(EXCERPT PROVIDED)
Committee publishes ‘almost final’ results; Blue and White leads Likud 33-31
All votes have been counted except for 14 polling stations where there were reports of suspicious activity on election day; officials caution results could still change

The Central Election Committee published early Friday what it said were the “almost final” results from Tuesday’s election, with Benny Gantz’s Blue and White centrist party maintaining a two-seat lead over Prime Minister Benjamin Netanyahu’s Likud.
The committee said that 99.8% of the votes had been tallied, with the exception of those from 14 polling booths where irregular activities had been recorded on election day, which were still being investigated.
Israelis voted at more than 10,000 polling stations.
The “almost final” results gave Blue and White 33 seats to Likud’s 31. Third was the Joint List alliance of Arab-majority parties at 13, followed by the ultra-Orthodox parties Shas with nine and United Torah Judaism with eight.
Avigdor Liberman’s Yisrael Beytenu also had eight seats. Rounding out the list were Yamina with seven seats, Labor-Gesher with six and the Democratic Camp with five.
The center-left bloc, including the predominantly Arab Joint List — which has never been a member of the government — has increased its power to 57 seats, with the right-wing and religious bloc at 55. Neither has the 61-seat majority necessary to form a coalition, leaving Yisrael Beytenu in the kingmaker position.
The committee stressed that the votes were not yet the final results, which will be handed to President Reuven Rivlin on September 25.
“The committee reserves the right to examine the results further and so the results published here are subject to changes,” it said.
(End EXCERPT PROVIDED)
(EXTRACTED DATA)
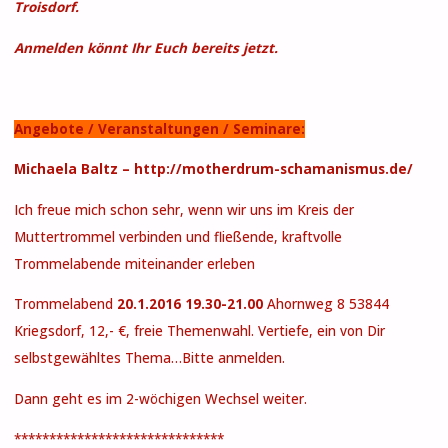
Troisdorf.
Anmelden könnt Ihr Euch bereits jetzt.
Angebote / Veranstaltungen / Seminare:
Michaela Baltz – http://motherdrum-schamanismus.de/
Ich freue mich schon sehr, wenn wir uns im Kreis der
Muttertrommel verbinden und fließende, kraftvolle
Trommelabende miteinander erleben
Trommelabend
20.1.2016 19.30-21.00
Ahornweg 8 53844
Kriegsdorf, 12,- €, freie Themenwahl. Vertiefe, ein von Dir
selbstgewähltes Thema…Bitte anmelden.
Dann geht es im 2-wöchigen Wechsel weiter.
******************************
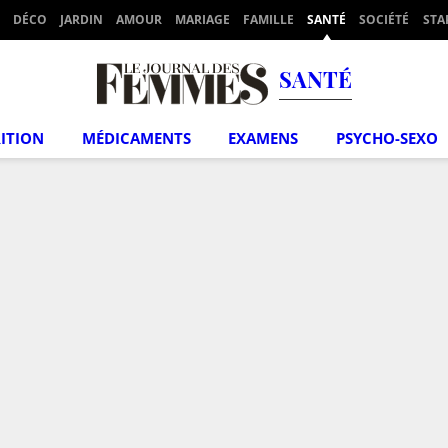
DÉCO
JARDIN
AMOUR
MARIAGE
FAMILLE
SANTÉ
SOCIÉTÉ
STA
SANTÉ
ITION
MÉDICAMENTS
EXAMENS
PSYCHO-SEXO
(End EXTRACTED DATA)
### WHAT THE TASK REQUIRES
For each of the statements below, say whether it agrees with the article on the election results, answering yes or no and quoting the words of the article that decide it. 1. Votes from every polling station had been counted when the results were published. 2. The Joint List placed third with 13 seats. 3. The final results will be handed to President Reuven Rivlin on September 25.

### RESPONSE
1. No: "99.8% of the votes had been tallied, with the exception of those from 14 polling booths where irregular activities had been recorded on election day"
2. Yes: "Third was the Joint List alliance of Arab-majority parties at 13"
3. Yes: "the final results, which will be handed to President Reuven Rivlin on September 25"